Based on their analyses of the digital platforms, the teams present some key themes to the seminar audience: how the platforms’ objective of empowering communities is reflected in technical features (Dr. Jonathan Paylor, UAL/UK), how ‘doing good’ on the platform is articulated with tropes of choice and consumerism (MA Julia Weisz, UZH/Switzerland), and how transparency comes to play a role as an assigned feature of the digital (Dr. Milana Cergic, JGU/Montenegro). Drawing on interviews she conducted with platform founders and developers, Dr. Isabel Villegas Simón (UPF/Spain) broadens the view to the tensions around the digital and its perceived (dis)connection to offline activities.
Looking ahead
To be sure: in the midst of our analytical work, and halfway through the CHANSE-funded project, there is already much to offer – as well as much to scrutinize further and to debate with academic and non-academic stakeholders. While Carlos Scolari calls for a critical genealogy of crowdfunding platforms, hinting to e-commerce and auction sites as their predecessors, Goteo founder Olivier Schulbaum points towards the possibilities for deliberative democracy and open data. He foregrounds Goteo as a platform for participation and political experience, and positions crowdfunding as a “Trojan horse” for reinventing the commons (“…installed on the logic of this flawed economic system that surrounds us, it can contribute to change from within”, as Platoniq puts it).

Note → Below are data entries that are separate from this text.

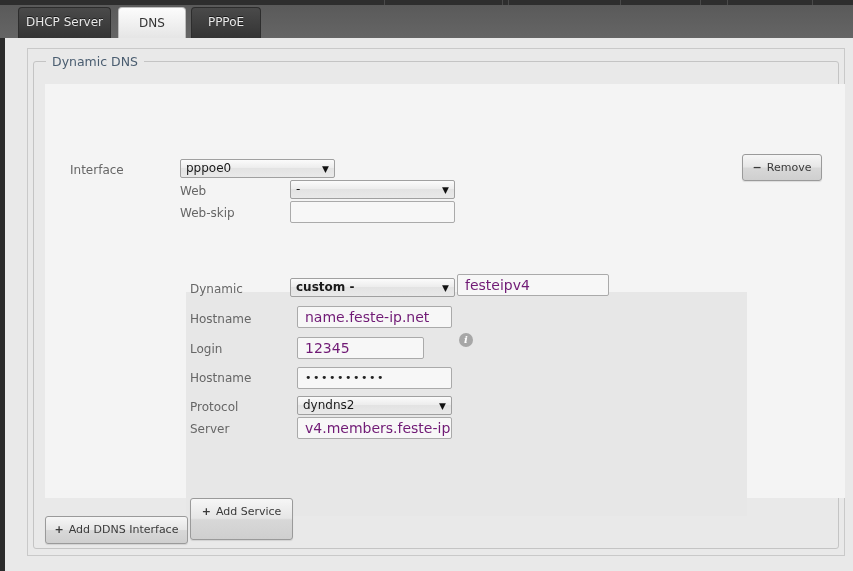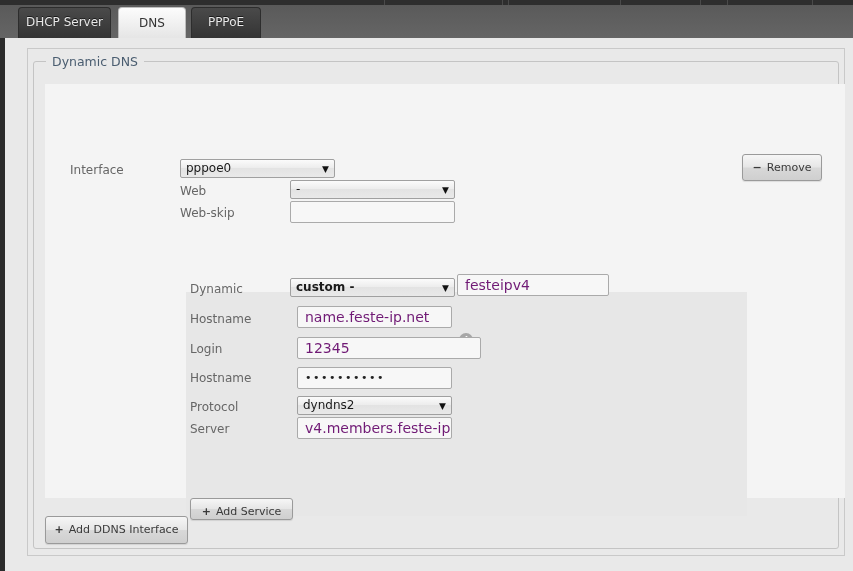--- a/index.html
+++ b/index.html
@@ -270,7 +270,7 @@
 
           <div class="lbl" style="left:145px; top:257px;">Login</div>
 
-          <div class="txt" style="left:252px; top:253px; width:184px;">12345</div>
+          <div class="txt" style="left:252px; top:253px; width:127px;">12345</div>
 
           <div class="lbl" style="left:145px; top:286px;">Hostname</div>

It will be an exciting challenge over the coming months to explore the tensions indicated by these two exemplary statements and to learn more about the role(s) and perceptions of the welfare state(s). In the seminar, the question of how the welfare state might be reconfigured in the wake of digital prosocial practices is also put on the table by Olivier Schulbaum. He reminds us that Goteo was born in Spain out of the 2008 economic recession and austerity crisis. In order to be able to cooperate with public institutions, Platoniq developed a groundbreaking scheme for matchfunding civic projects on Goteo with public funds, thus making public administrations “trust the criteria of the citizen”.

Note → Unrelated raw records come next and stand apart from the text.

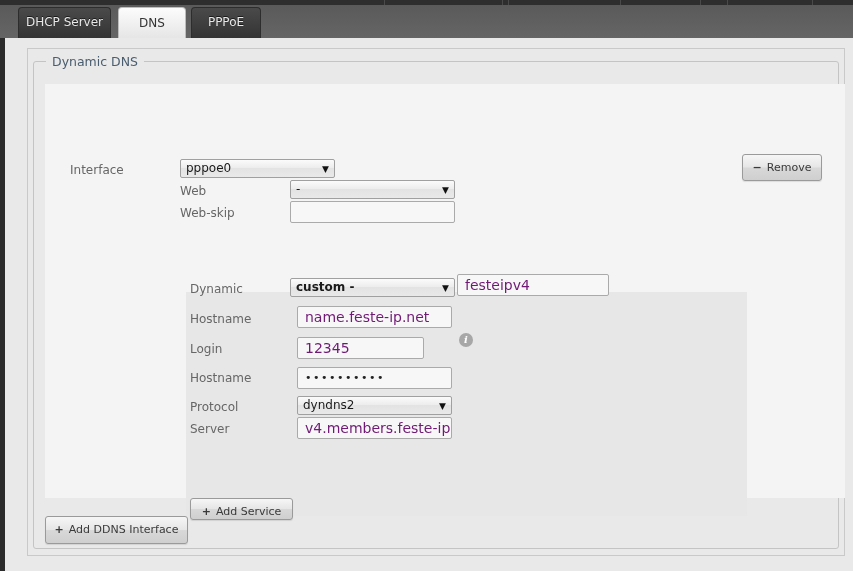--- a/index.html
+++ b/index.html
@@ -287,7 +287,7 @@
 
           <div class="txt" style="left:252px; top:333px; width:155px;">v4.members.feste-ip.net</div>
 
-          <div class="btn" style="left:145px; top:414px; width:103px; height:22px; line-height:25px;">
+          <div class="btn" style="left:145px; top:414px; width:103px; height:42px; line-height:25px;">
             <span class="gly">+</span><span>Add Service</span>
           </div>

It is precisely to these citizens – the people who actually use and make sense of platforms to help, share, (re)distribute and/or “make the world a better place” – that we will turn to in the next phase of our research project. In the upcoming work package three, we will explore how they engage with and make sense of digitally-mediated forms of prosocial contribution in their everyday practice.
Invisible labor and ham
In the seminar, Dr. Rebecca Bramall raises the question of how much work and invisible labor goes into managing campaigns like the crowdfunding projects we just learned about. Likewise, the amount of invisible work that goes into organizing such a productive and enjoyable meeting – including an inspiring tour of the UPF ‘Art Track’ at Campus Ciutadell (by MA Ona Anglada-Pujol/UPF) – by the whole UPF team cannot be underestimated and appreciated enough. And, I must add, the amount of (delicious) food that kept us going. It is telling that Professor Mercè Oliva opened our first days’ workshop by saying: “We had coffee. We had jamón. Now we can start!”. And having mentioned coffee and jamón, I now can close this blog post.